Magnitude processing

Most modern NMR experiments are run in a phase sensitive mode, which means that after fourier transformation the peaks require phase correction to become all positive. The HMBC experiment, however, generates signals that cannot all be phased simultaneously. The commonly used solution is magnitude processing.

The figure below shows a region of a HMBC spectrum. The blue contours are positive and the teal ones negative. The peaks are a mix of positive and negative intensity and there is no possible phase correction that could make all the peaks positive. To understand how to make all the peaks positive we need to discuss phase correction a little.


Phase correcting NMR spectra amounts to shuffling data between the orthogonal "real" and "imaginary" spectra so that the real spectrum contains absorptive peaks and the imaginary spectrum contains dispersive peaks. The figure below shows absorptive (blue) and dispersive (red) lorentzian lineshapes.

The two lineshapes are obtained from the two channels used to detect magnetisation precessing in the x-y plane. The channels are 90o out of phase from each other and simply measure the intensity of the signal as it rotates past a fixed point. One can visualize this as resolving the magnetisation vector precessing in the x-y plane into two orthogonal components, one along the x-axis and one along the y-axis. As an alternative to resolving the vector into two components, the magnitude of the vector can be calculated using the Pythagorean theorem and a value that is always positive will be obtained. In the equation below, Ix represents the intensity of the signal along the x-axis, the real signal, and Iy the signal along the y-axis, the imaginary signal.

magnitude = √(Ix2 + Iy2)

Processing NMR spectra in this way is known as "magnitude calculation". For 2D spectra the magnitude calculation can be done in either the horizontal or the vertical dimension. The figure below shows the results of applying a magnitude calculation in the two dimensions of the HMBC spectrum shown at the start of the post. The result of applying a magnitude calculation in F1, or the 13C dimension, is on the left and the result of applying it in F2, or the 1H dimension, on the right.


In both spectra all the peaks are now positive and appear correctly phased. The MC in F1 spectrum, however, has vertical noise streaks and the peaks are very broad in the 13C dimension. The MC in F2 spectrum looks much better. The problem with applying a magnitude calculation is that the linewidth is greatly increased. Note in the earlier lineshape figure how the dispersive lineshape does not lie on the horizontal axis. Incorporating the dispersive signal from the imaginary spectrum leads to much broader peaks due to the "wings" of the lorentzian lineshape. Applying a magnitude calculation in the F2 dimension does not harm the appearance of the spectrum as much because the resolution in this directly detected dimension is much higher than in the indirect dimension. Even so, the linewidths in the 1H dimension of the MC in F2 spectrum are much larger than those of the original spectrum.

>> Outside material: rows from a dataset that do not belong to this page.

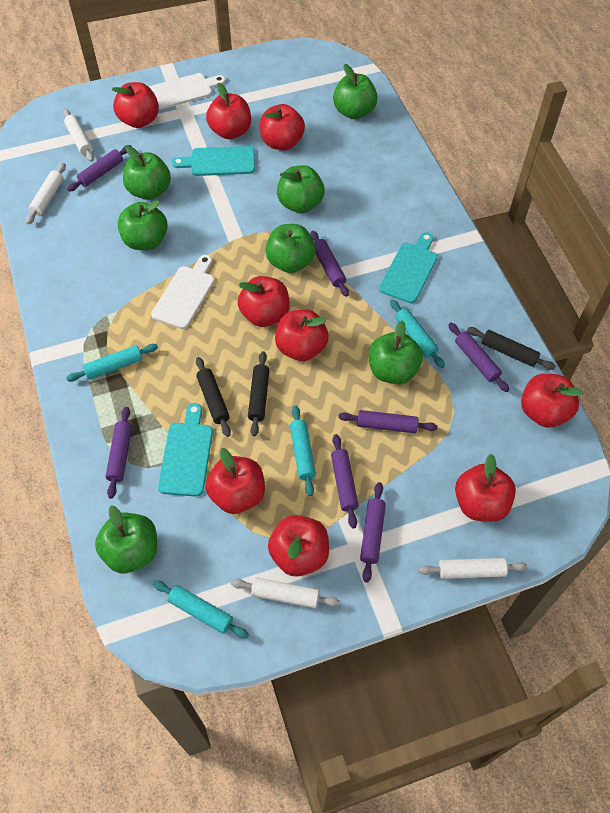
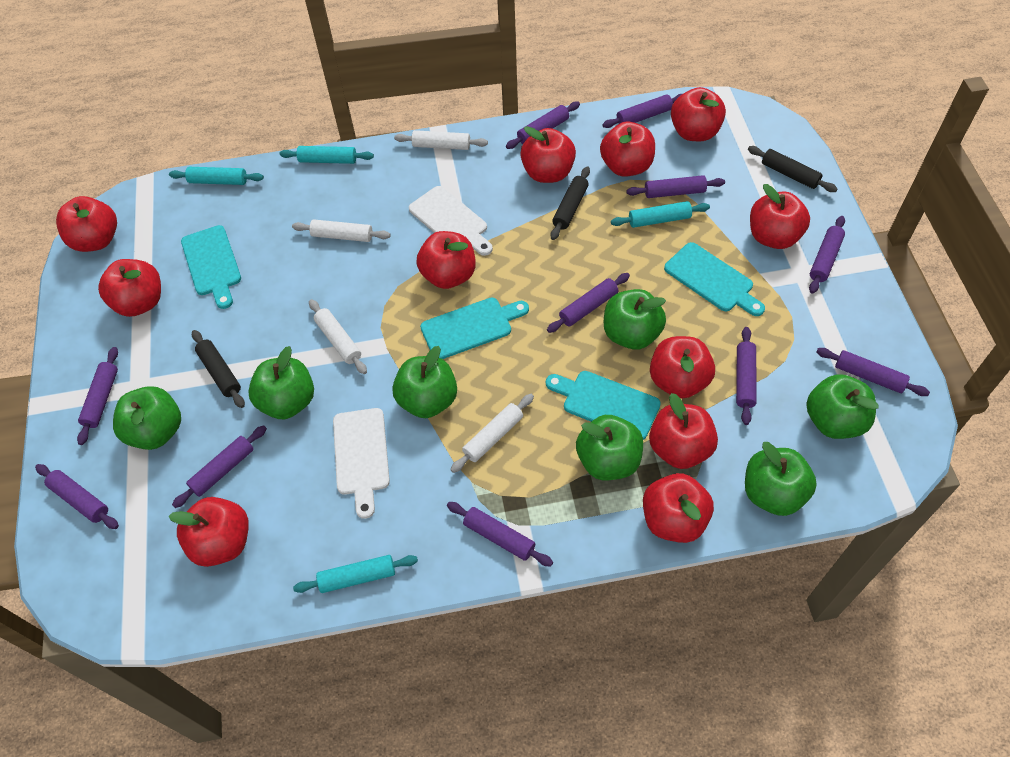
purple rolling pin: [67,145,132,192] [106,407,132,499] [311,231,349,297] [331,434,359,528] [338,410,437,433] [360,482,386,582] [448,322,509,392] = 7 -> [35,464,119,529] [77,347,118,445] [172,425,267,508] [447,502,553,567] [506,102,580,149] [547,273,630,333] [602,94,682,128] [626,175,725,198] [736,327,757,425] [809,216,845,294] [816,348,930,396] = 11
red apple: [112,82,159,128] [206,83,251,139] [206,448,265,514] [238,276,290,327] [260,104,305,150] [268,515,329,577] [275,310,328,361] [455,454,516,522] [521,373,583,428] = 9 -> [56,196,117,252] [98,259,161,317] [169,497,249,567] [416,231,475,289] [520,126,576,183] [600,122,655,177] [643,473,714,543] [649,393,718,469] [650,336,715,399] [671,87,726,141] [750,184,810,249] = 11
turquoise cutting board: [158,403,213,497] [172,146,255,176] [379,232,438,303] = 3 -> [181,225,241,309] [420,298,529,359] [546,371,661,440] [664,242,765,316] = 4

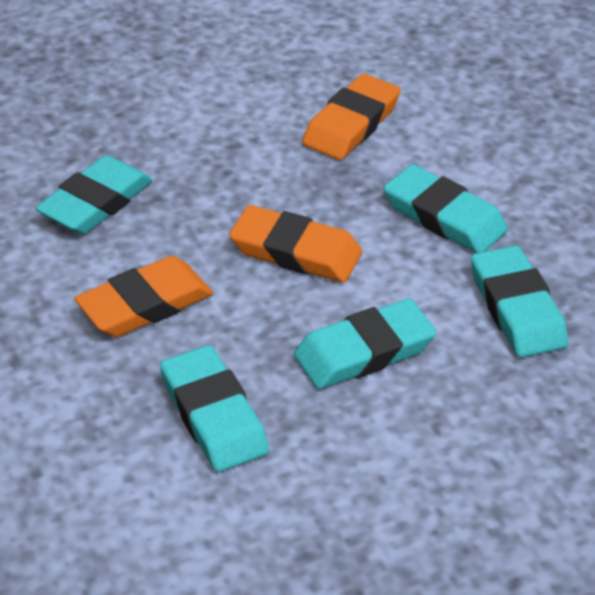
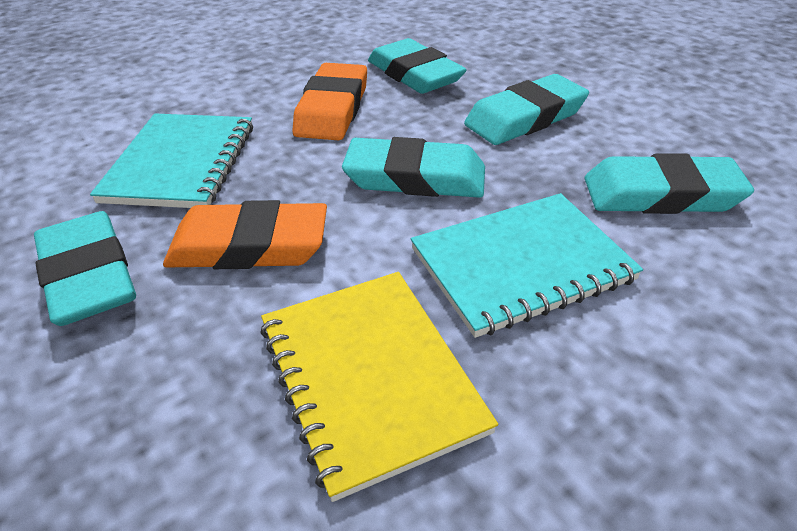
orange eraser: [74,256,213,337] [229,205,362,283] [302,74,401,160] = 3 -> [163,200,327,269] [293,63,367,140] = 2
turquoise notebook: none = 0 -> [90,114,253,208] [411,193,643,338] = 2
yellow notebook: none = 0 -> [261,272,498,502] = 1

For HMBC spectra the recommended processing scheme is linear prediction, apodization, zero filling and fourier transformation followed by a magnitude calculation in the F2 dimension. In TopSpin, the command "xf2m" will apply a magnitude calculation in F2. HMBC experiments are not the only ones that benefit from applying a magnitude calculation in F2. The standard COSY sequence implemented at the Facility, UCSD_COSY, is not phase sensitive and also needs application of a magnitude calculation in F2 to give reasonable looking spectra.